• Items
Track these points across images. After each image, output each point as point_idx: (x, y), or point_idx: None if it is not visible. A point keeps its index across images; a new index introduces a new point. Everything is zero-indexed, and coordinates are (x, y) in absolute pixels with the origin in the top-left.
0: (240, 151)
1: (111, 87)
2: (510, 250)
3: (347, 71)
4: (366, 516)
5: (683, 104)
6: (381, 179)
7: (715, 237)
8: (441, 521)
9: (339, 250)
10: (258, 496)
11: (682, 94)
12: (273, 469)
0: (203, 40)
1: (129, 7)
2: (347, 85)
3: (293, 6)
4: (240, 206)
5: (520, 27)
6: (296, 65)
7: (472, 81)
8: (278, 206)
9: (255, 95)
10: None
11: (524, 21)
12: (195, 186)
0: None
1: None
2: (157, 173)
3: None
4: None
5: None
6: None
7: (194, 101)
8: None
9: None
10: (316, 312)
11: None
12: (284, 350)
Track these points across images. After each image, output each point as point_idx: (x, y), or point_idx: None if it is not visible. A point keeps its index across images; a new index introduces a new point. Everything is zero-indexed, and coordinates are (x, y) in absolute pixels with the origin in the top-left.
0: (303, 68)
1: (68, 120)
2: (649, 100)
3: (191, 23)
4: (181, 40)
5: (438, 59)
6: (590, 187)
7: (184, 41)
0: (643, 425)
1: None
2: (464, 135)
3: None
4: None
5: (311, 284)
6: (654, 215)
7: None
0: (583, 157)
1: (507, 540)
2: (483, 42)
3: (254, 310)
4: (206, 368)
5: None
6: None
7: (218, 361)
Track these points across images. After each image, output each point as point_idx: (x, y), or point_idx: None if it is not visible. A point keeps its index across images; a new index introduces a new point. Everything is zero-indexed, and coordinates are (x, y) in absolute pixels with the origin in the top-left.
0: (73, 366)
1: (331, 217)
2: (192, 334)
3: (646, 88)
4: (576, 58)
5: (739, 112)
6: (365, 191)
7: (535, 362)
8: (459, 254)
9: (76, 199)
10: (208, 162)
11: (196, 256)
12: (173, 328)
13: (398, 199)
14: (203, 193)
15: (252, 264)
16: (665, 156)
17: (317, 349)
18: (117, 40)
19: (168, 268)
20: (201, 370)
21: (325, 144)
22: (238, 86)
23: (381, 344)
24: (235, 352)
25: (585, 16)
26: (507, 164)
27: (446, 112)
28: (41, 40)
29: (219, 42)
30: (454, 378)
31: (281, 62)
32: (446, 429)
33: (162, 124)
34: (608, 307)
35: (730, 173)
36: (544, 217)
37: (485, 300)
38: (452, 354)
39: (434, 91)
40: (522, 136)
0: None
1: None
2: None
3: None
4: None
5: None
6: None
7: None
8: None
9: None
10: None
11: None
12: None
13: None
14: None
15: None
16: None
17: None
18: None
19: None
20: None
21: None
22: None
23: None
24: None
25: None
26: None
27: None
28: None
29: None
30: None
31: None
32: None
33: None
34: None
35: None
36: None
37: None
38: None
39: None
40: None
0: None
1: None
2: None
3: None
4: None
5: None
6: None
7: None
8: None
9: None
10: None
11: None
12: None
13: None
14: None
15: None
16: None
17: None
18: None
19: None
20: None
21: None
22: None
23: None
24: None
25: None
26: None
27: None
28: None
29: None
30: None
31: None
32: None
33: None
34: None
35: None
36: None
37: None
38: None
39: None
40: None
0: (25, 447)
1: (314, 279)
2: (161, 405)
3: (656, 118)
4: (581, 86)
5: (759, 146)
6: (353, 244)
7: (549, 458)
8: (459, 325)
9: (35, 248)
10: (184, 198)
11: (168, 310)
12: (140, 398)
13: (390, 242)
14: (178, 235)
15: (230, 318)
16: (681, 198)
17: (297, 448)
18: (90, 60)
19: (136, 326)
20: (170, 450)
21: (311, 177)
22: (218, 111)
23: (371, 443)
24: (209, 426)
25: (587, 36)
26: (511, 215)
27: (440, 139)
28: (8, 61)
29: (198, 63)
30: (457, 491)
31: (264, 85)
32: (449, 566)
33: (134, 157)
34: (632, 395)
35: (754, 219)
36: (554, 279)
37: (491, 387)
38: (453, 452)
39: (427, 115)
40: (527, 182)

• Required task
Write these lines out again, replacing "top-left" with "upper-left" and leaving everything else as it is.

• The reply
Track these points across images. After each image, output each point as point_idx: (x, y), or point_idx: None if it is not visible. A point keeps its index across images; a new index introduces a new point. Everything is zero-indexed, and coordinates are (x, y) in absolute pixels with the origin in the upper-left.
0: (240, 151)
1: (111, 87)
2: (510, 250)
3: (347, 71)
4: (366, 516)
5: (683, 104)
6: (381, 179)
7: (715, 237)
8: (441, 521)
9: (339, 250)
10: (258, 496)
11: (682, 94)
12: (273, 469)
0: (203, 40)
1: (129, 7)
2: (347, 85)
3: (293, 6)
4: (240, 206)
5: (520, 27)
6: (296, 65)
7: (472, 81)
8: (278, 206)
9: (255, 95)
10: None
11: (524, 21)
12: (195, 186)
0: None
1: None
2: (157, 173)
3: None
4: None
5: None
6: None
7: (194, 101)
8: None
9: None
10: (316, 312)
11: None
12: (284, 350)
Track these points across images. After each image, output each point as point_idx: (x, y), or point_idx: None if it is not visible. A point keeps its index across images; a new index introduces a new point. Everything is zero-indexed, and coordinates are (x, y) in absolute pixels with the origin in the upper-left.
0: (303, 68)
1: (68, 120)
2: (649, 100)
3: (191, 23)
4: (181, 40)
5: (438, 59)
6: (590, 187)
7: (184, 41)
0: (643, 425)
1: None
2: (464, 135)
3: None
4: None
5: (311, 284)
6: (654, 215)
7: None
0: (583, 157)
1: (507, 540)
2: (483, 42)
3: (254, 310)
4: (206, 368)
5: None
6: None
7: (218, 361)
Track these points across images. After each image, output each point as point_idx: (x, y), or point_idx: None if it is not visible. A point keeps its index across images; a new index introduces a new point. Everything is zero-indexed, and coordinates are (x, y) in absolute pixels with the origin in the upper-left.
0: (73, 366)
1: (331, 217)
2: (192, 334)
3: (646, 88)
4: (576, 58)
5: (739, 112)
6: (365, 191)
7: (535, 362)
8: (459, 254)
9: (76, 199)
10: (208, 162)
11: (196, 256)
12: (173, 328)
13: (398, 199)
14: (203, 193)
15: (252, 264)
16: (665, 156)
17: (317, 349)
18: (117, 40)
19: (168, 268)
20: (201, 370)
21: (325, 144)
22: (238, 86)
23: (381, 344)
24: (235, 352)
25: (585, 16)
26: (507, 164)
27: (446, 112)
28: (41, 40)
29: (219, 42)
30: (454, 378)
31: (281, 62)
32: (446, 429)
33: (162, 124)
34: (608, 307)
35: (730, 173)
36: (544, 217)
37: (485, 300)
38: (452, 354)
39: (434, 91)
40: (522, 136)
0: None
1: None
2: None
3: None
4: None
5: None
6: None
7: None
8: None
9: None
10: None
11: None
12: None
13: None
14: None
15: None
16: None
17: None
18: None
19: None
20: None
21: None
22: None
23: None
24: None
25: None
26: None
27: None
28: None
29: None
30: None
31: None
32: None
33: None
34: None
35: None
36: None
37: None
38: None
39: None
40: None
0: None
1: None
2: None
3: None
4: None
5: None
6: None
7: None
8: None
9: None
10: None
11: None
12: None
13: None
14: None
15: None
16: None
17: None
18: None
19: None
20: None
21: None
22: None
23: None
24: None
25: None
26: None
27: None
28: None
29: None
30: None
31: None
32: None
33: None
34: None
35: None
36: None
37: None
38: None
39: None
40: None
0: (25, 447)
1: (314, 279)
2: (161, 405)
3: (656, 118)
4: (581, 86)
5: (759, 146)
6: (353, 244)
7: (549, 458)
8: (459, 325)
9: (35, 248)
10: (184, 198)
11: (168, 310)
12: (140, 398)
13: (390, 242)
14: (178, 235)
15: (230, 318)
16: (681, 198)
17: (297, 448)
18: (90, 60)
19: (136, 326)
20: (170, 450)
21: (311, 177)
22: (218, 111)
23: (371, 443)
24: (209, 426)
25: (587, 36)
26: (511, 215)
27: (440, 139)
28: (8, 61)
29: (198, 63)
30: (457, 491)
31: (264, 85)
32: (449, 566)
33: (134, 157)
34: (632, 395)
35: (754, 219)
36: (554, 279)
37: (491, 387)
38: (453, 452)
39: (427, 115)
40: (527, 182)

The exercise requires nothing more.